Because a contract is inferred from a single observation it cannot know which fields are optional, so a
legitimately sometimes-absent field reads as removed. Re-record with update mode when the contract
really changed.
Shape placeholders¶
comparators and ignore make the comparison tolerate volatile fields, but the golden still stores
the arbitrary value captured on the first run. placeholders instead records a self-documenting shape
token in the golden and asserts the field's shape on every run:
from assertpy2 import match
assert_that(response).snapshot(
id="order",
placeholders={
"id": match.is_uuid(),
"created_at": lambda ts: isinstance(ts, str),
},
)
The golden reads "id": {"__placeholder__": "a valid UUID string"} instead of a specific id, and each
run asserts the actual field is present and satisfies the matcher (a Matcher or a callable predicate)
rather than comparing it for equality.
Every other field is still compared exactly, so drift outside the placeholders is caught. Placeholders
apply to top-level keys of a dict-like value and combine with ignore.
Parameters¶
Snapshots are keyed by test filename plus line number by default. Override with id or path:
assert_that({"a": 1}).snapshot(id="my-custom-id")
assert_that({"a": 1}).snapshot(path="my-custom-folder")
Volatile fields and float noise¶
The comparison accepts the same selective options as is_equal_to() - ignore, include,
tolerance, and comparators - so timestamps, generated ids, or float jitter don't break snapshots.
The snapshot file always stores the full value. The options only shape the comparison:
assert_that(api_response).snapshot(
id="order", ignore=["created_at", ("user", "session_id")]
)
assert_that(metrics).snapshot(id="latency", tolerance=0.001)
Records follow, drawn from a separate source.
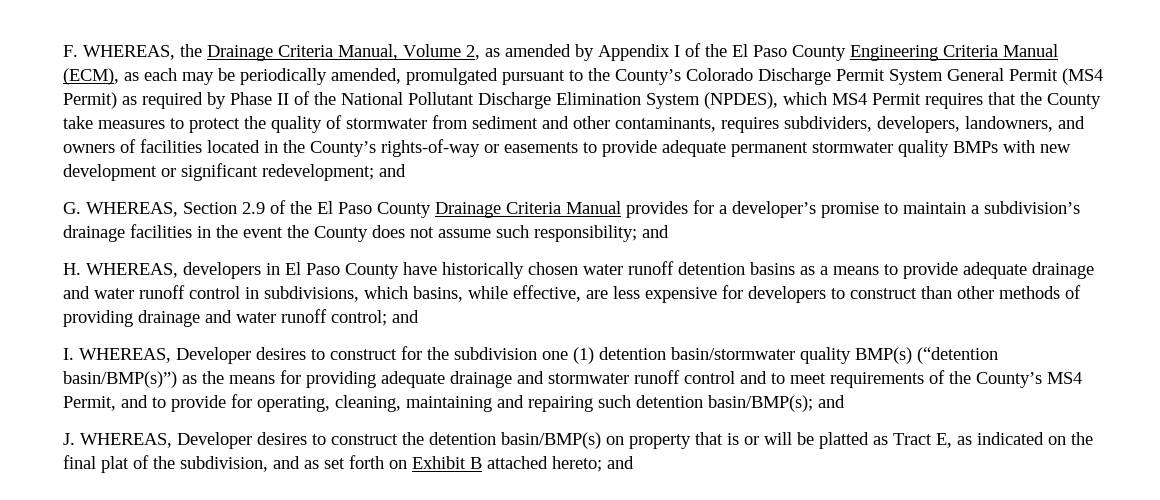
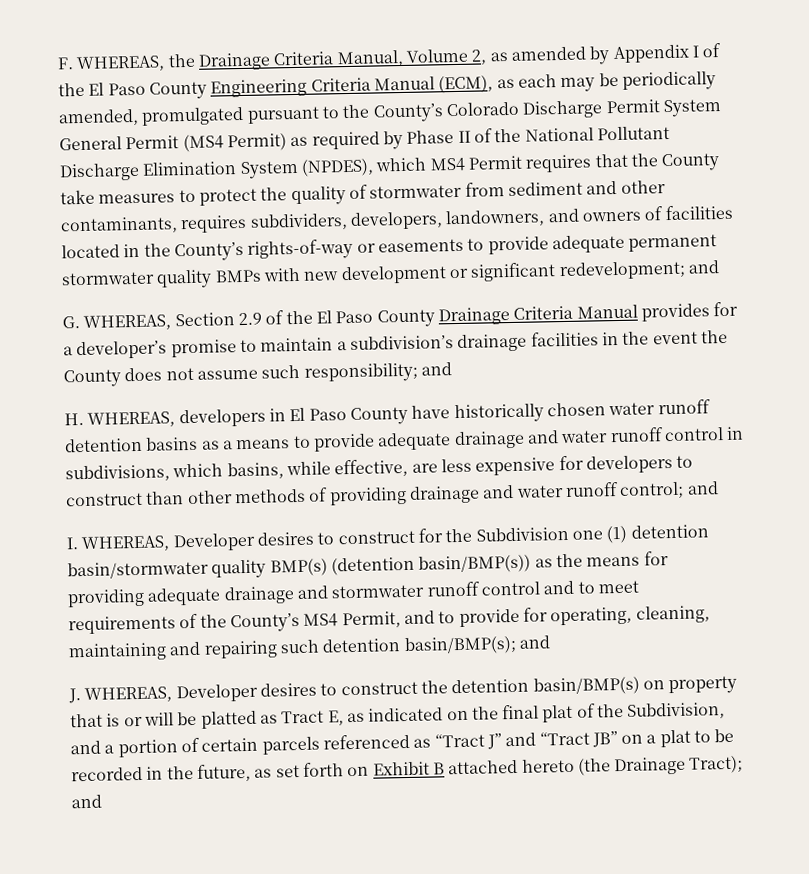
[454,347,537,360] subdivision -> [475,526,569,542] Subdivision
[917,347,998,364] [63,371,177,388] (“detention basin/BMP(s)”) -> [330,554,532,576] (detention basin/BMP(s))
[180,456,300,472] subdivision, and -> [627,702,726,720] [70,728,735,758] [71,763,251,782] Subdivision, and a portion of certain parcels referenced as “Tract J” and “Tract JB” on a plat to be recorded in the future,
[552,456,602,472] hereto; -> [521,755,744,776] hereto (the Drainage Tract);

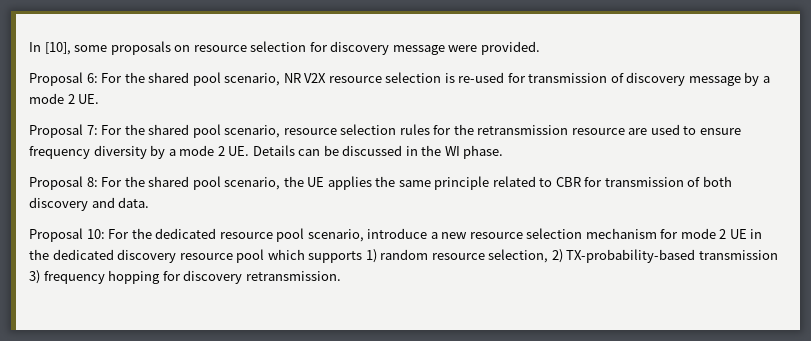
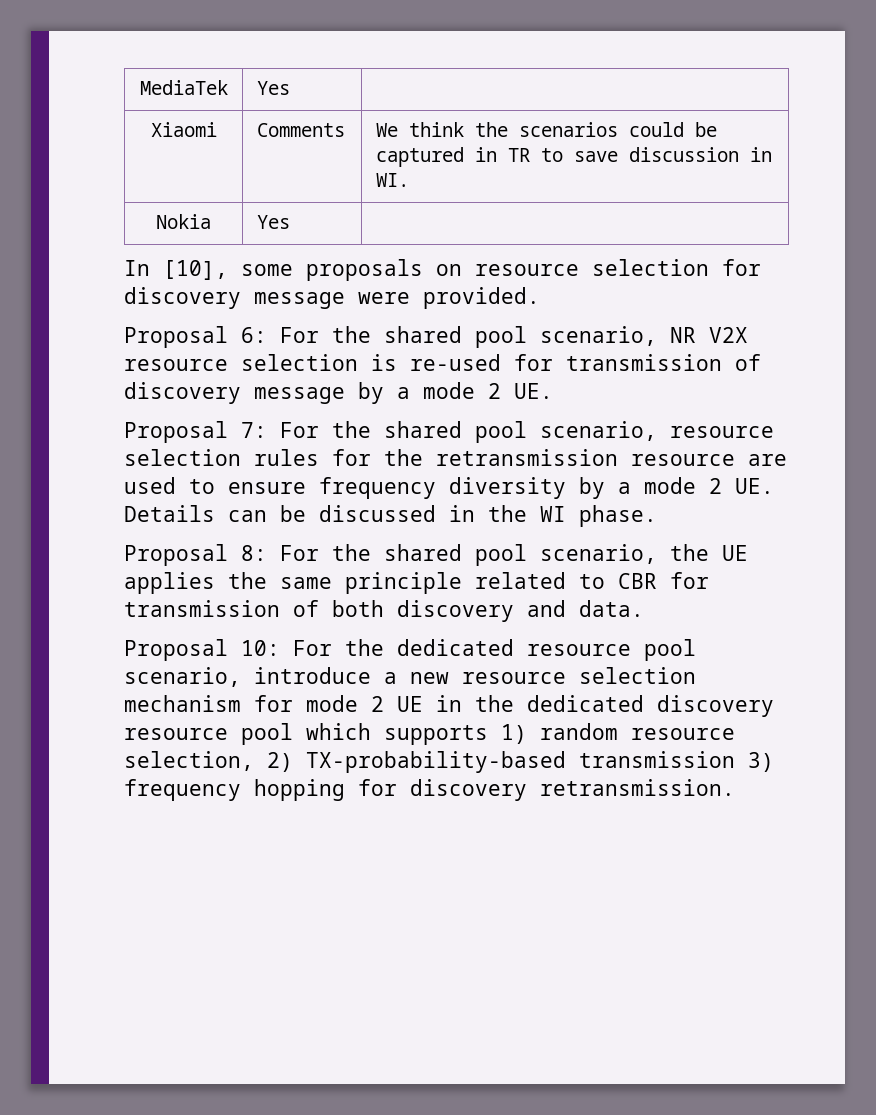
(29, 47) none -> [139,80,228,95] [256,81,290,95] [150,122,217,137] [256,123,345,137] [375,122,717,137] [375,147,772,167] [375,173,409,187] [156,214,211,229] [256,215,290,229] MediaTek | Yes | // Xiaomi | Comments | We think the scenarios could be captured in TR to save discussion in WI. // Nokia | Yes | //

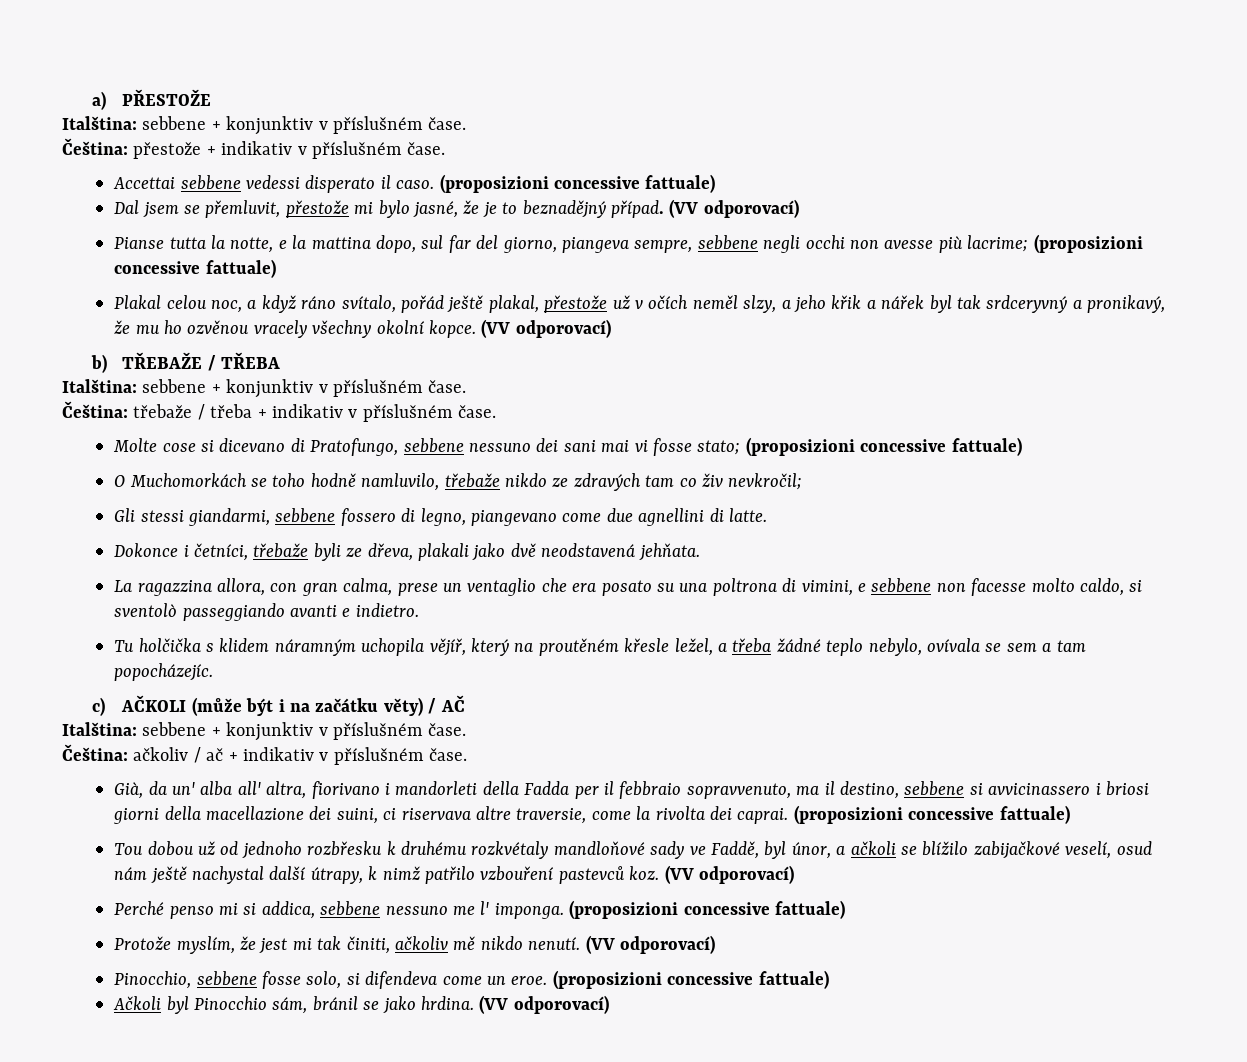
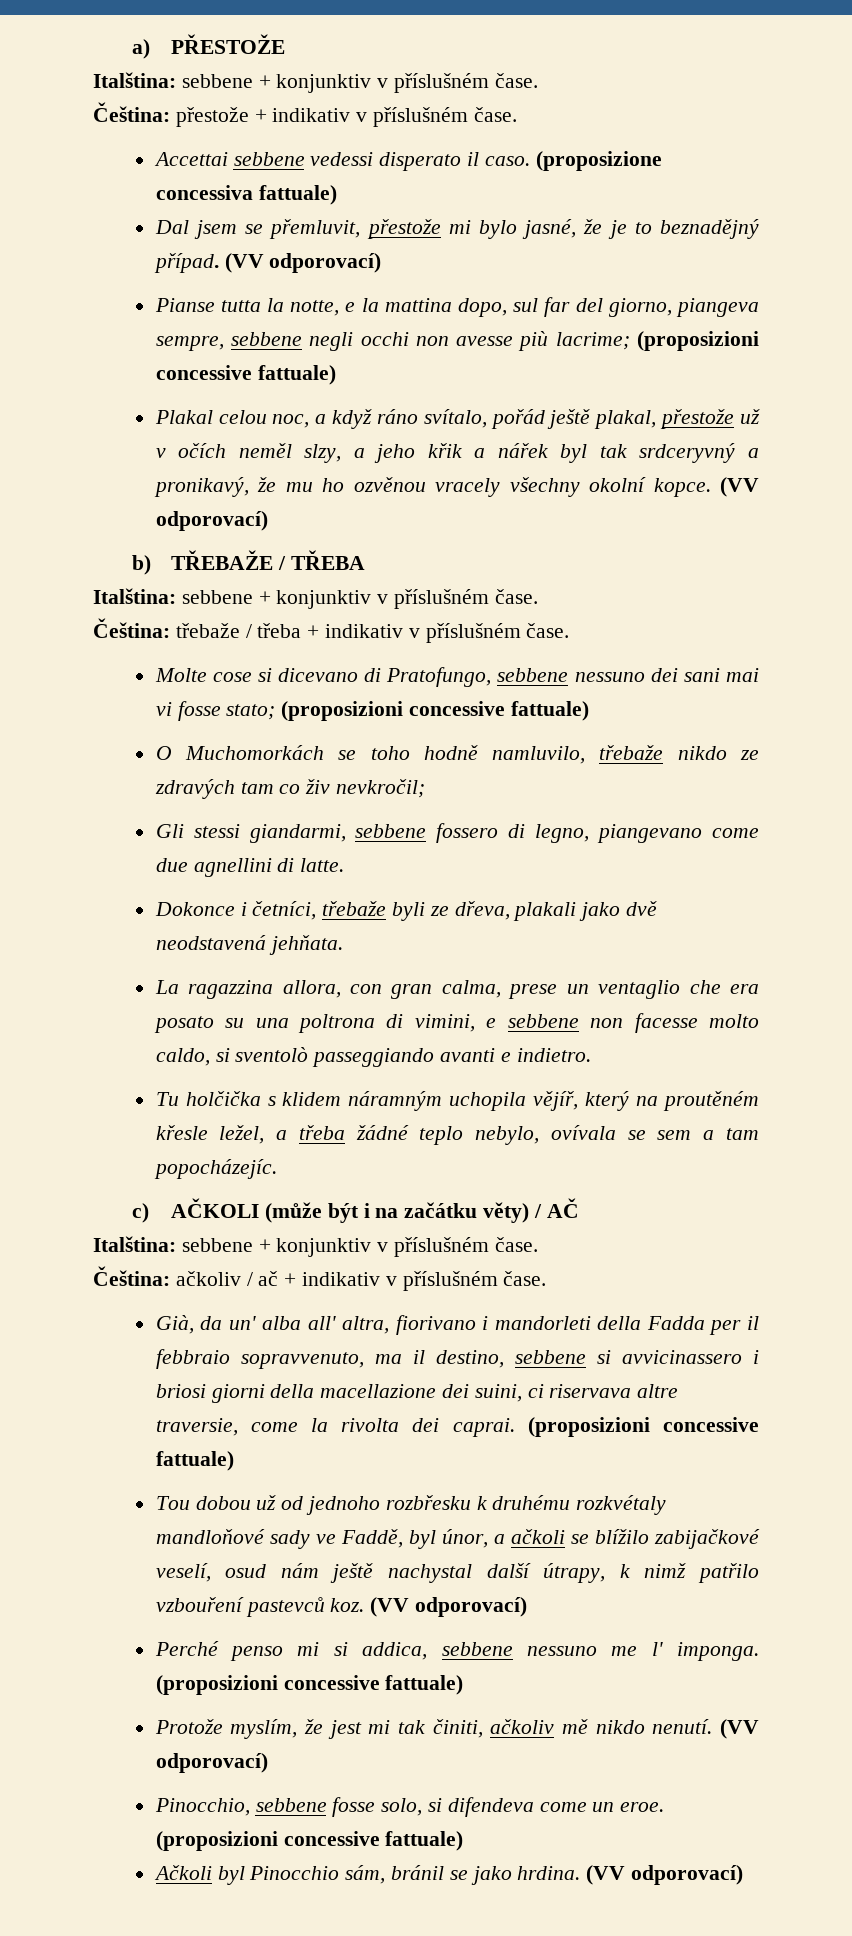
[439,174,640,193] (proposizioni concessive -> [535,151,662,171] [155,185,253,200] (proposizione concessiva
assert_that(payload).snapshot(
id="user", comparators={"name": lambda a, e: a.lower() == e.lower()}
)
Known limitations¶
- Tuples round-trip as lists (JSON has no tuple), so a snapshot of
(1, 2)compares as[1, 2]on the next run and fails. Convert tuples before snapshotting. - Supported types are the JSON natives plus
set,complex,datetime/date/time(microseconds and timezone-aware included),Decimal,bytes/bytearray(base64-encoded, compared asbytes),uuid.UUID,Enummembers, and any object with a__dict__. Anything else needsregister_snapshot_serializer()- a value with no JSON form (e.g.frozenset) raisesTypeErroron capture. - Snapshot ids are case-insensitive: filenames are lower-cased, so ids differing only by case collide in one file.
- The write lock is not crash-safe: a process killed mid-write leaves a stale
.lockfile next to the snapshot. Delete it if snapshot writes start timing out.